§ **Work to be completed**
For each line below that holds the word "wrist", make a copy.

(Items listed in a dataset)
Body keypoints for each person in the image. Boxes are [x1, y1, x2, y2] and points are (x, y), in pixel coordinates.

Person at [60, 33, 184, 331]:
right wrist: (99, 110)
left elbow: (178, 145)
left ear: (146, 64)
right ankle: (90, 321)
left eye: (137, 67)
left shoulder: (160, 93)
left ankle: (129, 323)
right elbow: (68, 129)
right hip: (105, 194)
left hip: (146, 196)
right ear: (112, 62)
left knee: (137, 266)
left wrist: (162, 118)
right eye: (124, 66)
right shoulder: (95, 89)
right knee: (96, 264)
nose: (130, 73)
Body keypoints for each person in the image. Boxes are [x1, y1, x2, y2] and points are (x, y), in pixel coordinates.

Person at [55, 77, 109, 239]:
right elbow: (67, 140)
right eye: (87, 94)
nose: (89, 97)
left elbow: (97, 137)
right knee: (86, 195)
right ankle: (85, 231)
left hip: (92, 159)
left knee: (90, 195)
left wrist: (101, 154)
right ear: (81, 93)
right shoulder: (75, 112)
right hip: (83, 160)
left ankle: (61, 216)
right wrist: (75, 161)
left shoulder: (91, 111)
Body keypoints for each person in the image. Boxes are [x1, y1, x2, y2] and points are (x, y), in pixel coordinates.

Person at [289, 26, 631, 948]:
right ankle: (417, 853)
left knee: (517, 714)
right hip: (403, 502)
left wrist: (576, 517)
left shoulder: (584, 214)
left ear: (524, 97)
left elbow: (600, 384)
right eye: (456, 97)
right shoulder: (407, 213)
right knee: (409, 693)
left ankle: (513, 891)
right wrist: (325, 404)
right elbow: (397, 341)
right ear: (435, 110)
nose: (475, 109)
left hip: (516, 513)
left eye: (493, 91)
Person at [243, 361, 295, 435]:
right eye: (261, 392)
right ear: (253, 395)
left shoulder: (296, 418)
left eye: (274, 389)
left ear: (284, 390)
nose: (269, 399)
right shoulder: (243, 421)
--
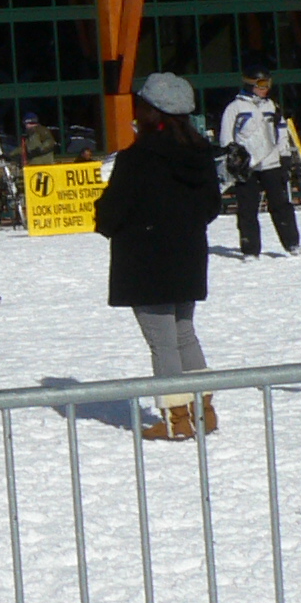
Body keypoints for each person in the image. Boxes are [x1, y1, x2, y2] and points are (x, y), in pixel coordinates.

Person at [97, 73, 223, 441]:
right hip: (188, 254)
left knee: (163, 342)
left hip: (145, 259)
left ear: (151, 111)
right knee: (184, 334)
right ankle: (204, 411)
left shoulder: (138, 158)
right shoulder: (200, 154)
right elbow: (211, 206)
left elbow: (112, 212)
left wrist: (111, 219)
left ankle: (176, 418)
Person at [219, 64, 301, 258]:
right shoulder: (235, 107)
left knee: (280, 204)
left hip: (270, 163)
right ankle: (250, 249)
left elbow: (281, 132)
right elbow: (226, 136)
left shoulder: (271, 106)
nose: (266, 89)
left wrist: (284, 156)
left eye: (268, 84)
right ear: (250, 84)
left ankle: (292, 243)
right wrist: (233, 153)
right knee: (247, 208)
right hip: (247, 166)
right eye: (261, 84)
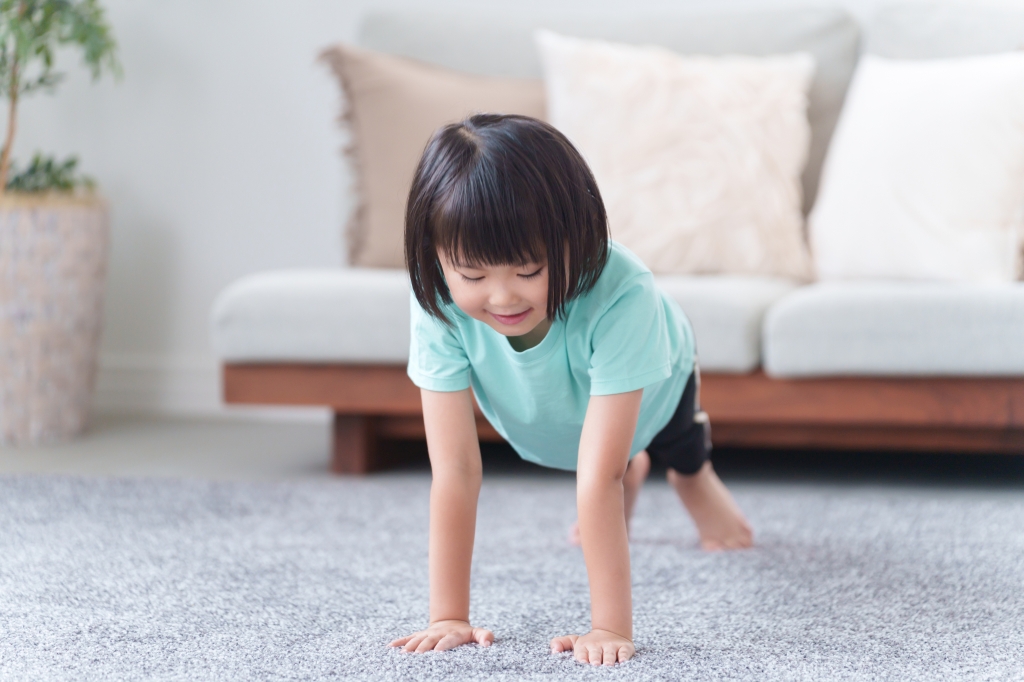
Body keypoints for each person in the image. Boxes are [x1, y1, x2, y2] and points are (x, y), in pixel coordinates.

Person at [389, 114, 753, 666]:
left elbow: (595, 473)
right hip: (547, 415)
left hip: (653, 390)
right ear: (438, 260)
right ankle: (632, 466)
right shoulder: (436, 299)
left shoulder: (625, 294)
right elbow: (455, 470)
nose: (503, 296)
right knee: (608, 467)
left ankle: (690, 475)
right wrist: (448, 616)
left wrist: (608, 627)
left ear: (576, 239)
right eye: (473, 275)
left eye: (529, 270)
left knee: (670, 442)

§ **Reply**
right wrist: (99, 110)
left wrist: (162, 118)
left wrist: (101, 154)
right wrist: (75, 161)
left wrist: (576, 517)
right wrist: (325, 404)
left wrist: (111, 219)
left wrist: (284, 156)
right wrist: (233, 153)
right wrist: (448, 616)
left wrist: (608, 627)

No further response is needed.